Others of us sleep in, reclaiming the rest that the work week stole from us. We treat it as permission to do nothing, to let our bodies recover, to simply be horizontal and unconscious for as long as our bodies will allow. This makes us perpetually tired, operating on a sleep debt that one morning a week can’t quite repay. There’s a deliciousness in sleeping late, but there’s also avoidance in the way sleep becomes escape, the morning we spend unconscious rather than facing whatever it is we’re trying not to face.
And many of us scroll through news feeds and social media, through the outrage and anxiety and entertainment that we consume every other morning. But on Sunday it feels different somehow, more desperate maybe, or more empty, like we know this isn’t what we should be doing with this time but we do it anyway because we don’t know what else to do. We are always somewhere else, always consuming, always monitoring what’s happening in the wider world while missing what’s happening in the room where we’re sitting. It’s the opposite of sacred time, the opposite of being present, the opposite of rest. It’s just more of what we do every other morning, the compulsion that follows us even when the morning itself once held different meaning.

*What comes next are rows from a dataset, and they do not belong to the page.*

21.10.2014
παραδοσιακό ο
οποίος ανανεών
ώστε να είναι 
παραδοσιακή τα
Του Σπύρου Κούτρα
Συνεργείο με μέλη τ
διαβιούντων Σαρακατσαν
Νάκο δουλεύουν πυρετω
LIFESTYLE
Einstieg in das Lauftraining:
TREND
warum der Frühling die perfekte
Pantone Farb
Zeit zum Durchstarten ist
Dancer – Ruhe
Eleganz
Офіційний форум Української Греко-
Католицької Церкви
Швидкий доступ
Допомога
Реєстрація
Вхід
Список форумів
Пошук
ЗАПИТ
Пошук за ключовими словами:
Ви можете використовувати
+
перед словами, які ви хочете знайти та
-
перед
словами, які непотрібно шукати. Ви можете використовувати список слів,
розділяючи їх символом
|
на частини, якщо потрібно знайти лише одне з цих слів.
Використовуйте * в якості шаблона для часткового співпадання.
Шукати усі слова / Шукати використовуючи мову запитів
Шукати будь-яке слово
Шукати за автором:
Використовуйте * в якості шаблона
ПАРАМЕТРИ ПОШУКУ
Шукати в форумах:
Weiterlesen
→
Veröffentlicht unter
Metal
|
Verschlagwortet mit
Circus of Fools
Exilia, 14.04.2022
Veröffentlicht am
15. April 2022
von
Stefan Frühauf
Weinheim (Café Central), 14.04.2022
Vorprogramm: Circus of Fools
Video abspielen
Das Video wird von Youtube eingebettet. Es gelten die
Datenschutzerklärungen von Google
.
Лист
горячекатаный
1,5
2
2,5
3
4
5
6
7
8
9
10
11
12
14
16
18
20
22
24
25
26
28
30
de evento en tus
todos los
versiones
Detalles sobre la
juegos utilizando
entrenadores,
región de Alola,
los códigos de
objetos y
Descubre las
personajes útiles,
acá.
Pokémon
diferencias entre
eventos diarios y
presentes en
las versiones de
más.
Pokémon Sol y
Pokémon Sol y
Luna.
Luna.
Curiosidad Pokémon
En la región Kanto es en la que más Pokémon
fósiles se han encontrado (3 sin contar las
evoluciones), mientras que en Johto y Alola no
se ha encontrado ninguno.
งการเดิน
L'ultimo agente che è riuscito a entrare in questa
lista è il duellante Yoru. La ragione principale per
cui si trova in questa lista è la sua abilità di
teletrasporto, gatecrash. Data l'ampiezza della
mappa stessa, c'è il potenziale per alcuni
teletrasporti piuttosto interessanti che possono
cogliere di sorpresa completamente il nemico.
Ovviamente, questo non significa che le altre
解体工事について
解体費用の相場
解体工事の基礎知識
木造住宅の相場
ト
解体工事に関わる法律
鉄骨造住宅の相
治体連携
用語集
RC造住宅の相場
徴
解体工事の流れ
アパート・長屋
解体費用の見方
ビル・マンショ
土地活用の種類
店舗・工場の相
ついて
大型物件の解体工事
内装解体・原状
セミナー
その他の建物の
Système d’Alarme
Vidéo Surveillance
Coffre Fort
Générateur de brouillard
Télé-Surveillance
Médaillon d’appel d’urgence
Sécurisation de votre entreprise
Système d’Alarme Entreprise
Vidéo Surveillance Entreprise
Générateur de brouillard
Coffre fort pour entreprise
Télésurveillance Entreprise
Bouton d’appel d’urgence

I don’t attend church anymore, and I haven’t for a long time. I miss it sometimes, in ways that surprise me. It’s not the specific theology or doctrines, not the sermons or the liturgy or even the worship. What I miss is the rhythm of it, the way it marked time as special, the gathering of people who wouldn’t necessarily choose each other but showed up anyway, the sense that we were all there for something bigger than ourselves even if we couldn’t quite name what that something was.
What I miss is having that one morning a week that felt set apart. That meant something.
We’re all still searching for what that morning used to provide. We’re hungry for renewal that’s deeper than sleeping in. For community that’s broader than our chosen circles. For meaning that stretches beyond our individual lives. For time that feels sacred.
The practices we’ve chosen might satisfy some of that hunger, but I’m not sure they satisfy all of it.
I’m not arguing that we should all go back to church. I can’t go back, not to the church I grew up in, not to institutions that keep failing people in ways I can’t ignore. And I suspect many of you can’t either, for your own good reasons, your own breaking points, your own realizations that you can’t keep pretending to believe things you don’t believe or support structures that hurt people you love.
But I am wondering if we’re being intentional about what we practice on Sundays. If we’re paying attention to how our new liturgies are sculpting us, and whether they are molding us into people we actually want to become.
I don’t have an answer to that. I’m still figuring out what it should be now that it isn’t what it was. But I know this much: we’re practicing something every Sunday whether we mean to or not. And what we practice matters.